> _Document section_:

Toxic In-Laws: Loving Strategies for Protecting Your Marriage by Susan Forward

Toxic In-Laws: Loving Strategies for Protecting Your Marriage by Susan Forward

Author:Susan Forward [Forward, Susanl Frazier, Donna]
Language: eng
Format: epub
ISBN: 978-0-06-203144-0
Publisher: HarperCollins
Published: 2001-02-28T16:00:00+00:00


4. They Believe There’s Not Enough Love to Go Around

Problem in-laws operate from a deprivation mentality. If their child loves you, your in-laws believe you’ve stolen that love from them. They don’t see love as an infinite commodity that replenishes itself the more it’s given. And because they’re fighting for what they think is a rare and diminishing treasure, each conflict becomes a loyalty test. Your partner must constantly prove that he still is an integral part of their family by preferring them to you, by making them top priority. If your partner doesn’t, he or she is in for a barrage of sullen or angry disapproval and hurt feelings from your in-laws.

John, the lawyer you met in chapter 3, gave me a good example of this after he’d tried suggesting that his parents couldn’t stay at his house.

“Let’s see—some of the choice ones were: ‘How can you let her turn you against us?’ ‘We don’t know who you are anymore,’ ‘This woman has taken your love from us.’ When I tried to tell them I still loved them, they wouldn’t hear it. Then came the capper—‘If you don’t have room in your house for us, you don’t have room in your heart, either.’”

What John’s parents were saying to him, was: “If you love her, you don’t have any love left over for us, and not letting us stay with you proves it.”

In order to make any sense of these unreasonable demands and absurd accusations, you need to understand how your in-laws really view your marriage. To them, it’s just another version of playing house. Even if your partner has been living on his or her own for many years, they still don’t take your marriage seriously—they’ve been with your partner for a lifetime, and you’re just a newcomer, no matter how long you’ve been married. Reduced to its fundamentals, your marriage was an act of mutiny—thus the in-laws’ constant demand for loyalty tests. The only way for your partner to pass those tests, and avoid awful feelings of guilt and disloyalty, is to override you. Problem in-laws are constantly setting up situations in which your partner is faced with a lose-lose situation. If he puts his parents’ wishes first, you feel hurt and neglected. If she puts you first, she hurts her parents.

> _Exercise goal_: Reproduce the in-laws excerpt word for word, starting with "In order to" and going on through "hurts her parents.". Draw on the in-laws excerpt alone.

> _Excerpted records_:
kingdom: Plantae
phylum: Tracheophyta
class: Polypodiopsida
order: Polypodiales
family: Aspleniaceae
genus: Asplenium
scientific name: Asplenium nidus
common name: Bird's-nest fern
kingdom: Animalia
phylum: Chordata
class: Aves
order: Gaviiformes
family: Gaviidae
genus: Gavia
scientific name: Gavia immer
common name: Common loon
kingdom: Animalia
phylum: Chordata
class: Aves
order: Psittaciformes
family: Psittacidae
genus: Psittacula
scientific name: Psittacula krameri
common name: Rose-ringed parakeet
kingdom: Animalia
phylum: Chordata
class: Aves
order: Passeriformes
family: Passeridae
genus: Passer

> _Result of this exercise_:
In order to make any sense of these unreasonable demands and absurd accusations, you need to understand how your in-laws really view your marriage. To them, it’s just another version of playing house. Even if your partner has been living on his or her own for many years, they still don’t take your marriage seriously—they’ve been with your partner for a lifetime, and you’re just a newcomer, no matter how long you’ve been married. Reduced to its fundamentals, your marriage was an act of mutiny—thus the in-laws’ constant demand for loyalty tests. The only way for your partner to pass those tests, and avoid awful feelings of guilt and disloyalty, is to override you. Problem in-laws are constantly setting up situations in which your partner is faced with a lose-lose situation. If he puts his parents’ wishes first, you feel hurt and neglected. If she puts you first, she hurts her parents.